▶ _Task details_: Rename "locality" to "site" throughout the rows below, and write the rows out again with everything else unchanged.

Stored records:
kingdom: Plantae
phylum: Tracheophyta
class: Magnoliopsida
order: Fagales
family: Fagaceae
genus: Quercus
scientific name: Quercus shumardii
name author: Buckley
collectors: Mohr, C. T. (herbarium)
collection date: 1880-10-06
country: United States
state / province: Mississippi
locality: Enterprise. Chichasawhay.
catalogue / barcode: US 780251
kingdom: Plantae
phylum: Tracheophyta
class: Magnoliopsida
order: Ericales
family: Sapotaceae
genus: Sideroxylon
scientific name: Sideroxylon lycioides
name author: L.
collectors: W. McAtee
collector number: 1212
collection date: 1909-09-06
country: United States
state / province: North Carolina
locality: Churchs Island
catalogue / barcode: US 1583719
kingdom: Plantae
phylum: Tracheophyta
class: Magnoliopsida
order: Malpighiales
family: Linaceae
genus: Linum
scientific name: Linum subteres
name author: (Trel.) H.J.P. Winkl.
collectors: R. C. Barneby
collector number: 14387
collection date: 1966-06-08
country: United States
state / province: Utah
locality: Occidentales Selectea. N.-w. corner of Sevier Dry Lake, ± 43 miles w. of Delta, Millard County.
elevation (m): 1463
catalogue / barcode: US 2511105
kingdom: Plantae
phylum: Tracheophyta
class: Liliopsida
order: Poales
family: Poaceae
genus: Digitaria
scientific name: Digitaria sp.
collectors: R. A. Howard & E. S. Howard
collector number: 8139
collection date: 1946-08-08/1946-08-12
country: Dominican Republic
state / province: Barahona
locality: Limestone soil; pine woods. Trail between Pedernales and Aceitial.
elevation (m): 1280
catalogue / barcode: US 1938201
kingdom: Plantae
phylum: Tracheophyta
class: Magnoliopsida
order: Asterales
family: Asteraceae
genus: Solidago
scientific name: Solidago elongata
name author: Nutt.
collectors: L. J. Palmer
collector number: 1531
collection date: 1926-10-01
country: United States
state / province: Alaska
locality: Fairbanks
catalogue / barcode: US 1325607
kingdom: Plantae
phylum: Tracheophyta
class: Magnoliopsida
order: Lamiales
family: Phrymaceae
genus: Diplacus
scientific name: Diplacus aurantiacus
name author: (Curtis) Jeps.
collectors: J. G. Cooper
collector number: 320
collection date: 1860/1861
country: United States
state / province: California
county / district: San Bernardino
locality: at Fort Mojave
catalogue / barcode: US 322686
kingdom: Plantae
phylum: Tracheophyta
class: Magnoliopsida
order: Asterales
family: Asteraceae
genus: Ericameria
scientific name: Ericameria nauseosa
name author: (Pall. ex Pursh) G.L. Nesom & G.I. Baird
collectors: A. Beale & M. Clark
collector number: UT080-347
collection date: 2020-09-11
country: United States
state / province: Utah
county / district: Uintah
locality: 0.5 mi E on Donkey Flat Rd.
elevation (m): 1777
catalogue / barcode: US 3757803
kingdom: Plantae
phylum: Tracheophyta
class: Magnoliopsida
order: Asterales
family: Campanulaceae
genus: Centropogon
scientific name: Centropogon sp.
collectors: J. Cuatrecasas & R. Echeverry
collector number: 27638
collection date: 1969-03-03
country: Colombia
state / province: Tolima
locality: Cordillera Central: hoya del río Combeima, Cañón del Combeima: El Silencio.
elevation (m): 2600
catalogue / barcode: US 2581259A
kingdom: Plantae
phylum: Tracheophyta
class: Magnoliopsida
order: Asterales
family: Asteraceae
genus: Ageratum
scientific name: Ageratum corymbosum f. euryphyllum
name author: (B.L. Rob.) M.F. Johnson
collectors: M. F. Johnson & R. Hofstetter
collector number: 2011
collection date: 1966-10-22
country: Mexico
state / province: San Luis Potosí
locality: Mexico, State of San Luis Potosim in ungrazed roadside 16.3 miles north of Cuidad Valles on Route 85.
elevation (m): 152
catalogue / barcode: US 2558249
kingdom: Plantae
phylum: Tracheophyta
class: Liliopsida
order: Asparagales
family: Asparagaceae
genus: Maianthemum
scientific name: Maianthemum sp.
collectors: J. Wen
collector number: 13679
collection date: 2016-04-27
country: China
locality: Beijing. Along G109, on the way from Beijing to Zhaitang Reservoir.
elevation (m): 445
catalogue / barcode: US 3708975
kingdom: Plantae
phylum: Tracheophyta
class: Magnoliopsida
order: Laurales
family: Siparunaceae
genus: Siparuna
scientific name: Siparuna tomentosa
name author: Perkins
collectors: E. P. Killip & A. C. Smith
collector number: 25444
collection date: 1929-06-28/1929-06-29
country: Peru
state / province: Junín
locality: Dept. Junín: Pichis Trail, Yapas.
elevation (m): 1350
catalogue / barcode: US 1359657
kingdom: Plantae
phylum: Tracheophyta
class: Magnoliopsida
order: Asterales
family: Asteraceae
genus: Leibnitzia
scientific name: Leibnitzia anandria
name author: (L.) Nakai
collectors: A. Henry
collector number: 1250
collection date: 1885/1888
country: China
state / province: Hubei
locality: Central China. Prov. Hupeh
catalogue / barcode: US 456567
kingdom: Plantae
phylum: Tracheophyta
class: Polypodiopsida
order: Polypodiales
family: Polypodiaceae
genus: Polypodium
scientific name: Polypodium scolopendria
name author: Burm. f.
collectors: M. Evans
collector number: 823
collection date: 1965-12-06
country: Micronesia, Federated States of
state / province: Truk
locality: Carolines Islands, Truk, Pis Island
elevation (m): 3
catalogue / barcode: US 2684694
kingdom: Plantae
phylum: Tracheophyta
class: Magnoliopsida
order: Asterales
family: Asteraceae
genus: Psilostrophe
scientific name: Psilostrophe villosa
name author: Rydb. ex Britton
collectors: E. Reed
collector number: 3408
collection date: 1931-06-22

▶ _Exercise solution_:
kingdom: Plantae
phylum: Tracheophyta
class: Magnoliopsida
order: Fagales
family: Fagaceae
genus: Quercus
scientific name: Quercus shumardii
name author: Buckley
collectors: Mohr, C. T. (herbarium)
collection date: 1880-10-06
country: United States
state / province: Mississippi
site: Enterprise. Chichasawhay.
catalogue / barcode: US 780251
kingdom: Plantae
phylum: Tracheophyta
class: Magnoliopsida
order: Ericales
family: Sapotaceae
genus: Sideroxylon
scientific name: Sideroxylon lycioides
name author: L.
collectors: W. McAtee
collector number: 1212
collection date: 1909-09-06
country: United States
state / province: North Carolina
site: Churchs Island
catalogue / barcode: US 1583719
kingdom: Plantae
phylum: Tracheophyta
class: Magnoliopsida
order: Malpighiales
family: Linaceae
genus: Linum
scientific name: Linum subteres
name author: (Trel.) H.J.P. Winkl.
collectors: R. C. Barneby
collector number: 14387
collection date: 1966-06-08
country: United States
state / province: Utah
site: Occidentales Selectea. N.-w. corner of Sevier Dry Lake, ± 43 miles w. of Delta, Millard County.
elevation (m): 1463
catalogue / barcode: US 2511105
kingdom: Plantae
phylum: Tracheophyta
class: Liliopsida
order: Poales
family: Poaceae
genus: Digitaria
scientific name: Digitaria sp.
collectors: R. A. Howard & E. S. Howard
collector number: 8139
collection date: 1946-08-08/1946-08-12
country: Dominican Republic
state / province: Barahona
site: Limestone soil; pine woods. Trail between Pedernales and Aceitial.
elevation (m): 1280
catalogue / barcode: US 1938201
kingdom: Plantae
phylum: Tracheophyta
class: Magnoliopsida
order: Asterales
family: Asteraceae
genus: Solidago
scientific name: Solidago elongata
name author: Nutt.
collectors: L. J. Palmer
collector number: 1531
collection date: 1926-10-01
country: United States
state / province: Alaska
site: Fairbanks
catalogue / barcode: US 1325607
kingdom: Plantae
phylum: Tracheophyta
class: Magnoliopsida
order: Lamiales
family: Phrymaceae
genus: Diplacus
scientific name: Diplacus aurantiacus
name author: (Curtis) Jeps.
collectors: J. G. Cooper
collector number: 320
collection date: 1860/1861
country: United States
state / province: California
county / district: San Bernardino
site: at Fort Mojave
catalogue / barcode: US 322686
kingdom: Plantae
phylum: Tracheophyta
class: Magnoliopsida
order: Asterales
family: Asteraceae
genus: Ericameria
scientific name: Ericameria nauseosa
name author: (Pall. ex Pursh) G.L. Nesom & G.I. Baird
collectors: A. Beale & M. Clark
collector number: UT080-347
collection date: 2020-09-11
country: United States
state / province: Utah
county / district: Uintah
site: 0.5 mi E on Donkey Flat Rd.
elevation (m): 1777
catalogue / barcode: US 3757803
kingdom: Plantae
phylum: Tracheophyta
class: Magnoliopsida
order: Asterales
family: Campanulaceae
genus: Centropogon
scientific name: Centropogon sp.
collectors: J. Cuatrecasas & R. Echeverry
collector number: 27638
collection date: 1969-03-03
country: Colombia
state / province: Tolima
site: Cordillera Central: hoya del río Combeima, Cañón del Combeima: El Silencio.
elevation (m): 2600
catalogue / barcode: US 2581259A
kingdom: Plantae
phylum: Tracheophyta
class: Magnoliopsida
order: Asterales
family: Asteraceae
genus: Ageratum
scientific name: Ageratum corymbosum f. euryphyllum
name author: (B.L. Rob.) M.F. Johnson
collectors: M. F. Johnson & R. Hofstetter
collector number: 2011
collection date: 1966-10-22
country: Mexico
state / province: San Luis Potosí
site: Mexico, State of San Luis Potosim in ungrazed roadside 16.3 miles north of Cuidad Valles on Route 85.
elevation (m): 152
catalogue / barcode: US 2558249
kingdom: Plantae
phylum: Tracheophyta
class: Liliopsida
order: Asparagales
family: Asparagaceae
genus: Maianthemum
scientific name: Maianthemum sp.
collectors: J. Wen
collector number: 13679
collection date: 2016-04-27
country: China
site: Beijing. Along G109, on the way from Beijing to Zhaitang Reservoir.
elevation (m): 445
catalogue / barcode: US 3708975
kingdom: Plantae
phylum: Tracheophyta
class: Magnoliopsida
order: Laurales
family: Siparunaceae
genus: Siparuna
scientific name: Siparuna tomentosa
name author: Perkins
collectors: E. P. Killip & A. C. Smith
collector number: 25444
collection date: 1929-06-28/1929-06-29
country: Peru
state / province: Junín
site: Dept. Junín: Pichis Trail, Yapas.
elevation (m): 1350
catalogue / barcode: US 1359657
kingdom: Plantae
phylum: Tracheophyta
class: Magnoliopsida
order: Asterales
family: Asteraceae
genus: Leibnitzia
scientific name: Leibnitzia anandria
name author: (L.) Nakai
collectors: A. Henry
collector number: 1250
collection date: 1885/1888
country: China
state / province: Hubei
site: Central China. Prov. Hupeh
catalogue / barcode: US 456567
kingdom: Plantae
phylum: Tracheophyta
class: Polypodiopsida
order: Polypodiales
family: Polypodiaceae
genus: Polypodium
scientific name: Polypodium scolopendria
name author: Burm. f.
collectors: M. Evans
collector number: 823
collection date: 1965-12-06
country: Micronesia, Federated States of
state / province: Truk
site: Carolines Islands, Truk, Pis Island
elevation (m): 3
catalogue / barcode: US 2684694
kingdom: Plantae
phylum: Tracheophyta
class: Magnoliopsida
order: Asterales
family: Asteraceae
genus: Psilostrophe
scientific name: Psilostrophe villosa
name author: Rydb. ex Britton
collectors: E. Reed
collector number: 3408
collection date: 1931-06-22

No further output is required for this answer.